— WHAT YOU WILL DO —
Which lines of the entries contain the word "located"? Pull out each of those lines and copy it in full.

— INFORMATION SUPPLIED —
==================================================

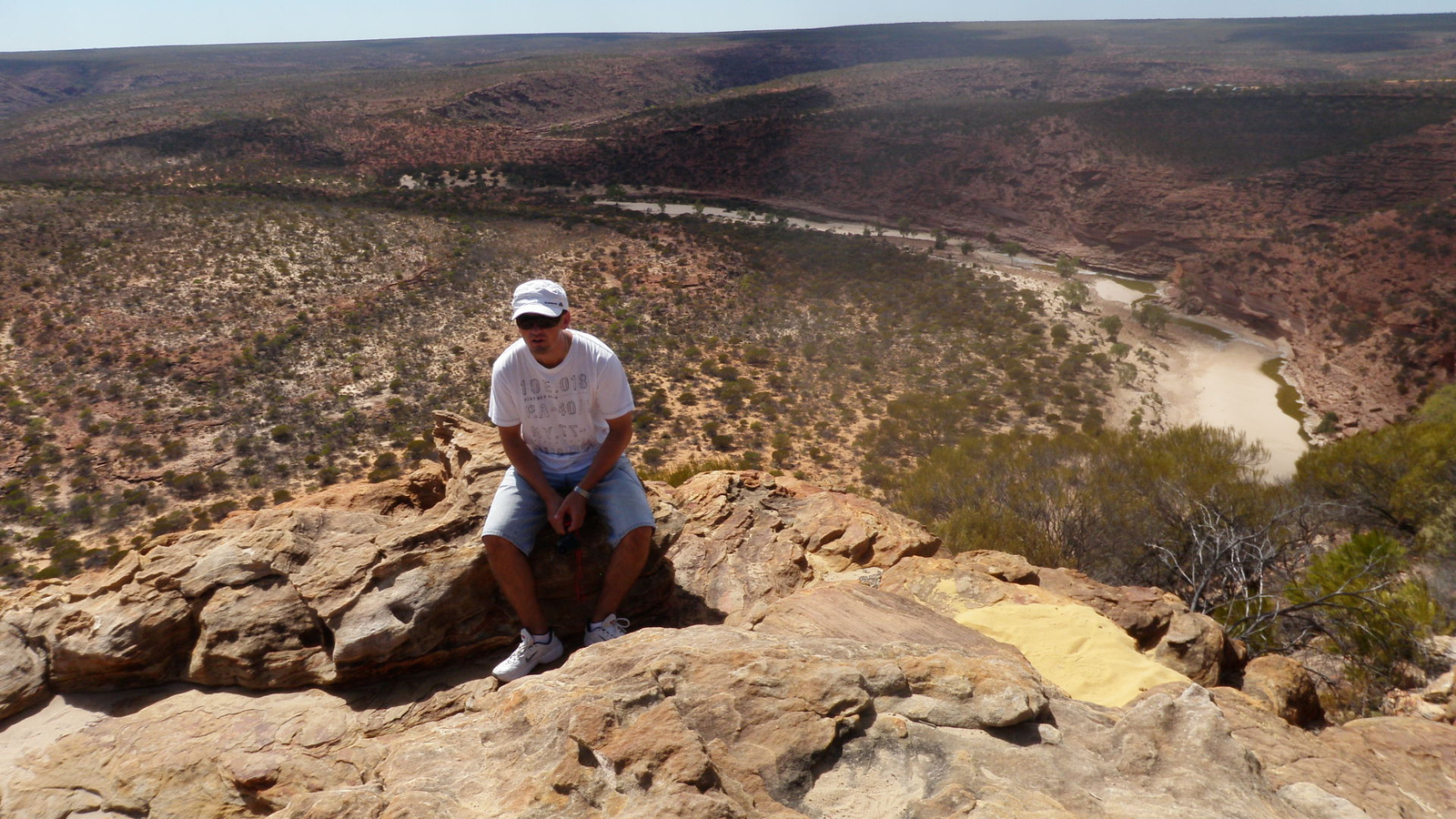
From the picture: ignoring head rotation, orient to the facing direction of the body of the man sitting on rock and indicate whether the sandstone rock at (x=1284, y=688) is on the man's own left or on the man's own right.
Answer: on the man's own left

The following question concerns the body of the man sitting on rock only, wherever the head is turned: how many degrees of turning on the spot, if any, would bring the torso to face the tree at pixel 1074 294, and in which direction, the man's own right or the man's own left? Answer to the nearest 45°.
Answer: approximately 135° to the man's own left

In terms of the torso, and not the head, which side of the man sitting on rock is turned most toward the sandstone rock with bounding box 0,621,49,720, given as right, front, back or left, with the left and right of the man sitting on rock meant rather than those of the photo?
right

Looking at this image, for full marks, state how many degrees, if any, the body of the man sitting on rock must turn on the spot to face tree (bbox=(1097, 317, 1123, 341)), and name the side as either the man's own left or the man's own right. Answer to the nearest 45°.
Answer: approximately 135° to the man's own left

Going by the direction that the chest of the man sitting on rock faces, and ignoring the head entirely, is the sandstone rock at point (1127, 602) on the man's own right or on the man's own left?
on the man's own left

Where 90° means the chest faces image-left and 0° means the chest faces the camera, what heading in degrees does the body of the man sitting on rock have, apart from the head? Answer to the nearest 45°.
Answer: approximately 0°

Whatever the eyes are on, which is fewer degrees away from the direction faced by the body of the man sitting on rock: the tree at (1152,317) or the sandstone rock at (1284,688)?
the sandstone rock

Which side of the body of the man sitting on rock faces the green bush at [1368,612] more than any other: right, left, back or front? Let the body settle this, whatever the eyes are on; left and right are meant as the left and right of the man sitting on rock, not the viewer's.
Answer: left

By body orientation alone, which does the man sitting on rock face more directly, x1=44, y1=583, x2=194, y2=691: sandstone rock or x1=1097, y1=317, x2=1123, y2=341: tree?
the sandstone rock

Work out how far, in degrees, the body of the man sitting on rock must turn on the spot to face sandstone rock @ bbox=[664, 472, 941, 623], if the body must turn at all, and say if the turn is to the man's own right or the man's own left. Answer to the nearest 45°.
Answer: approximately 135° to the man's own left

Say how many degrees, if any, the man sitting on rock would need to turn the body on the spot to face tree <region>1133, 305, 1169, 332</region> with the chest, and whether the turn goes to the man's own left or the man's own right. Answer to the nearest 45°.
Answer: approximately 135° to the man's own left
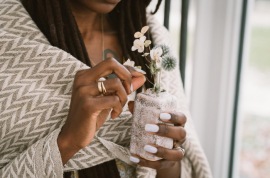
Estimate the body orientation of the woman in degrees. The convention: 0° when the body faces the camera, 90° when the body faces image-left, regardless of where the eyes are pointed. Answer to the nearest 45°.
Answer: approximately 315°

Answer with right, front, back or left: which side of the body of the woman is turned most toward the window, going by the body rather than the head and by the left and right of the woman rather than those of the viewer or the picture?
left
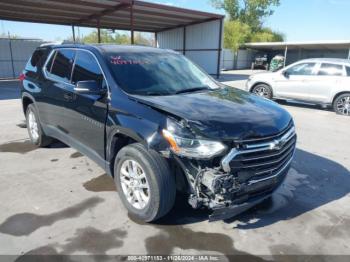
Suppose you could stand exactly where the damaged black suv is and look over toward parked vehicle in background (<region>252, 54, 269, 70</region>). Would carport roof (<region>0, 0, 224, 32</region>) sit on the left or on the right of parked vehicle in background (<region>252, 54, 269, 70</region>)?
left

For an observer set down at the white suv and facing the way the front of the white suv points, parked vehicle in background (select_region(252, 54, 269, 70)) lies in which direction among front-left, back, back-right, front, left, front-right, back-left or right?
front-right

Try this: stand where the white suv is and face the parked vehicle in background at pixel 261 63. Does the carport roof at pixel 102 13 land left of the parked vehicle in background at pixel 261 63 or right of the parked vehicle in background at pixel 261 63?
left

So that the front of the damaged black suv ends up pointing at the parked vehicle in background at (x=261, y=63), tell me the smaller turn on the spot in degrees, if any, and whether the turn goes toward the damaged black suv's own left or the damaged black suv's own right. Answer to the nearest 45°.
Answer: approximately 135° to the damaged black suv's own left

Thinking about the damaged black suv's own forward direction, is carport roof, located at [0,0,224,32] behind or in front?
behind

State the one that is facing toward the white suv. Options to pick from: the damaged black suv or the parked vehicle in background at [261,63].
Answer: the parked vehicle in background

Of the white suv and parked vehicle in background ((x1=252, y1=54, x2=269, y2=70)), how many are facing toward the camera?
1

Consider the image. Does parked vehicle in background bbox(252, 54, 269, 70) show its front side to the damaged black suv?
yes

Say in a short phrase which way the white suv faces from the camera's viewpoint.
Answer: facing away from the viewer and to the left of the viewer

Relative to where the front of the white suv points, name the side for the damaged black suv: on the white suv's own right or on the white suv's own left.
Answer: on the white suv's own left

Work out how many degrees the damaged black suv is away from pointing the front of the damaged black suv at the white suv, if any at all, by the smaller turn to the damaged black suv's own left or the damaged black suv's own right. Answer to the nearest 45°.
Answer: approximately 90° to the damaged black suv's own left
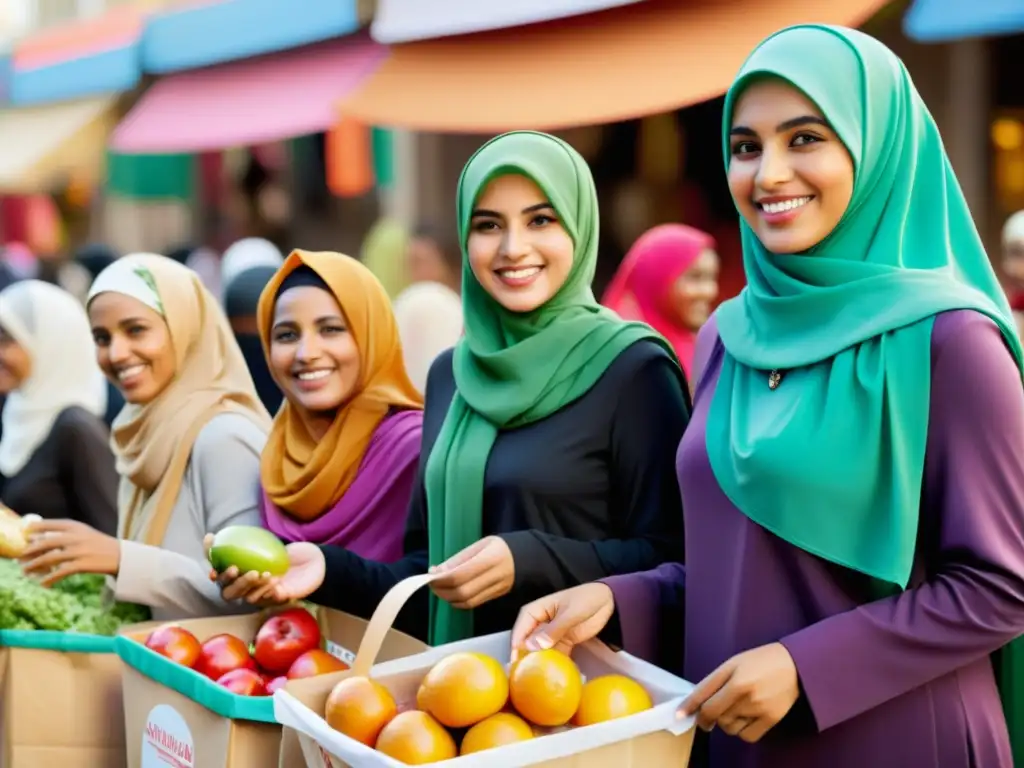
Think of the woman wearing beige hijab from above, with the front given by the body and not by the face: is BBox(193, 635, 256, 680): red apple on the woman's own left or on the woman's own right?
on the woman's own left

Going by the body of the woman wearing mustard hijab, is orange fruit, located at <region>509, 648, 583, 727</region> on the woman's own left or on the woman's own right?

==================================================

— RESULT —
Thinking about the damaged black suv's own forward direction, is carport roof, located at [0,0,224,32] behind or in front?
Going by the body of the woman wearing mustard hijab, is orange fruit, located at <region>509, 648, 583, 727</region> on the woman's own left or on the woman's own right?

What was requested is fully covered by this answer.